In the Blink of Many Eyes

shutterstock_767596601High-frequency trading (HFT) is the practice of using high-speed computerized systems to search for minor differences in price of stocks that can be exploited for small financial gains. HFT has increased dramatically over the last decade. In the US and Europe, it now accounts for nearly one-half of all trades.

HFT is an effective way to synchronize prices in financial markets, making the values of related securities change concurrently. Price synchronization leads to increased efficiency: prices are more accurate and transaction costs are reduced. During times of stress, however, localized errors quickly propagate through the financial system if safeguards are not in place.

In “High-Frequency Trading Synchronizes Prices in Financial Markets”, Austin Gerig of Oxford University shows how HFT synchronization is actually quite similar to the way flocks of birds or schools of fish synchronize their movements. In animal groups, synchronized behaviour facilitates information transfer between individuals, increasing the accuracy of decisions and allowing fewer resources to be allocated to information gathering. In a school of fish, for example, by synchronizing their behaviour, fish can scan their environment using “many eyes”, which allows them to quickly evade threats or move towards potential food sources.

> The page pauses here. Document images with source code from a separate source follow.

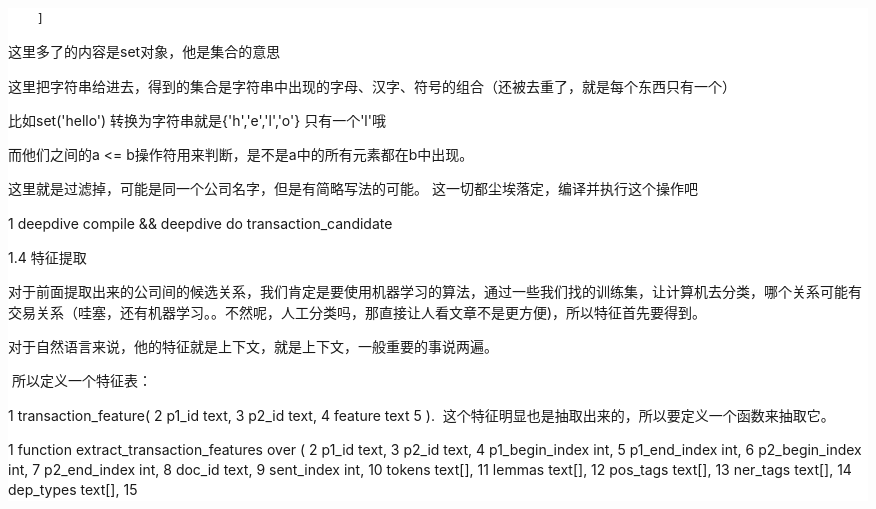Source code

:        ]
这里多了的内容是set对象，他是集合的意思

这里把字符串给进去，得到的集合是字符串中出现的字母、汉字、符号的组合（还被去重了，就是每个东西只有一个）

比如set('hello') 转换为字符串就是{'h','e','l','o'} 只有一个'l'哦

而他们之间的a <= b操作符用来判断，是不是a中的所有元素都在b中出现。

这里就是过滤掉，可能是同一个公司名字，但是有简略写法的可能。
这一切都尘埃落定，编译并执行这个操作吧

 

1
deepdive compile && deepdive do transaction_candidate

1.4 特征提取

​	对于前面提取出来的公司间的候选关系，我们肯定是要使用机器学习的算法，通过一些我们找的训练集，让计算机去分类，哪个关系可能有交易关系（哇塞，还有机器学习 ​​。。不然呢，人工分类吗，那直接让人看文章不是更方便 ​​)，所以特征首先要得到。

​	对于自然语言来说，他的特征就是上下文，就是上下文，一般重要的事说两遍。

​	所以定义一个特征表：

 

1
transaction_feature(
2
    p1_id       text,
3
    p2_id       text,
4
    feature     text
5
).
​	这个特征明显也是抽取出来的，所以要定义一个函数来抽取它。

 

1
function extract_transaction_features over (
2
    p1_id           text,
3
    p2_id           text,
4
    p1_begin_index  int,
5
    p1_end_index    int,
6
    p2_begin_index  int,
7
    p2_end_index    int,
8
    doc_id          text,
9
    sent_index      int,
10
    tokens          text[],
11
    lemmas          text[],
12
    pos_tags        text[],
13
    ner_tags        text[],
14
    dep_types       text[],
15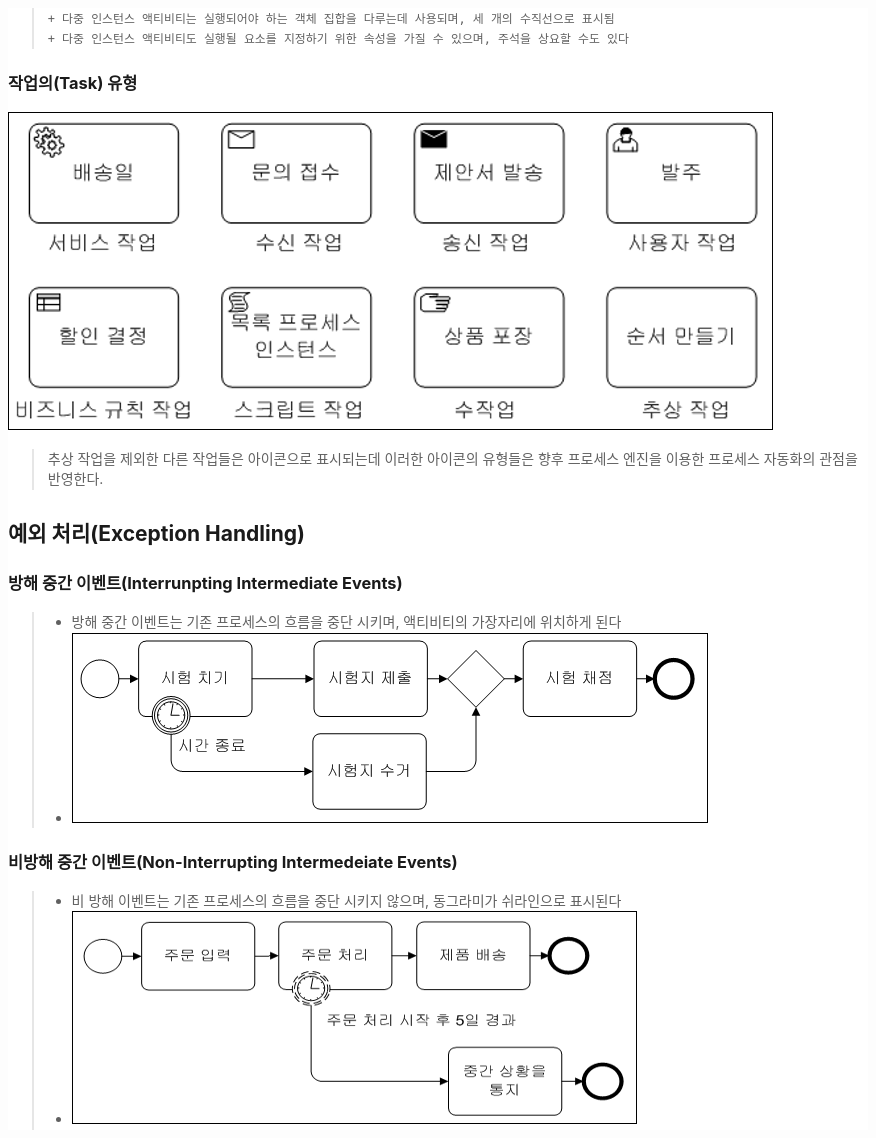   >     + 다중 인스턴스 액티비티는 실행되어야 하는 객체 집합을 다루는데 사용되며, 세 개의 수직선으로 표시됨
  >     + 다중 인스턴스 액티비티도 실행될 요소를 지정하기 위한 속성을 가질 수 있으며, 주석을 상요할 수도 있다

### 작업의(Task) 유형

![예제](/assets/img/database-modeling/Task.png)
> 추상 작업을 제외한 다른 작업들은 아이콘으로 표시되는데 이러한 아이콘의 유형들은 향후 프로세스 엔진을 이용한 프로세스 자동화의 관점을 반영한다.

## 예외 처리(Exception Handling)

### 방해 중간 이벤트(Interrunpting Intermediate Events)
> + 방해 중간 이벤트는 기존 프로세스의 흐름을 중단 시키며, 액티비티의 가장자리에 위치하게 된다
> + ![예제](/assets/img/database-modeling/InterrunptingIntermediateEvents1.png)

### 비방해 중간 이벤트(Non-Interrupting Intermedeiate Events)
> + 비 방해 이벤트는 기존 프로세스의 흐름을 중단 시키지 않으며, 동그라미가 쉬라인으로 표시된다
> + ![예제](/assets/img/database-modeling/InterrunptingIntermediateEvents2.png)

Financial markets works in a similar way. In markets, the state of the economy is monitored by a large number of investors who quickly broadcast any changes to each other via price movements. By synchronizing prices, HFT allows the “many eyes” of different investors to function as one coherent group, which results in price trajectories that look like the motions of schooling fish (See Figure)

Bots and Fish
Comparison of the price trajectories of fi nancial securities (A) and the motion of schooling fish (B)

HFT systems operate with minimal human supervision and have been blamed for a number of unusually violent swings that have taken place in the stock market. In “Abrupt rise of new machine ecology beyond human response time”, the authors make a pretty compelling case that fast trading systems have caused a fundamental change in the behaviour of the stock market, a transition to a new all-machine phase:

(…) far from simply generating faster versions of existing behaviour, we show that this speed-up can generate a new behavioural regime as humans lose the ability to intervene in real time. Analysing millisecond-scale data for the world’s largest and most powerful techno-social system, the global financial market, we uncover an abrupt transition to a new all-machine phase characterized by large numbers of sub-second extreme events

This shift leads to sudden changes in the value of stocks that aren’t necessarily linked to any underlying financial factors. In most cases, the change seems to be transient, and stocks return to their former value rapidly. What’s not at all clear is what triggers these ultra-fast extreme events. In the markets, it is not always easy to the see the sharks and the hungry heron in the beach!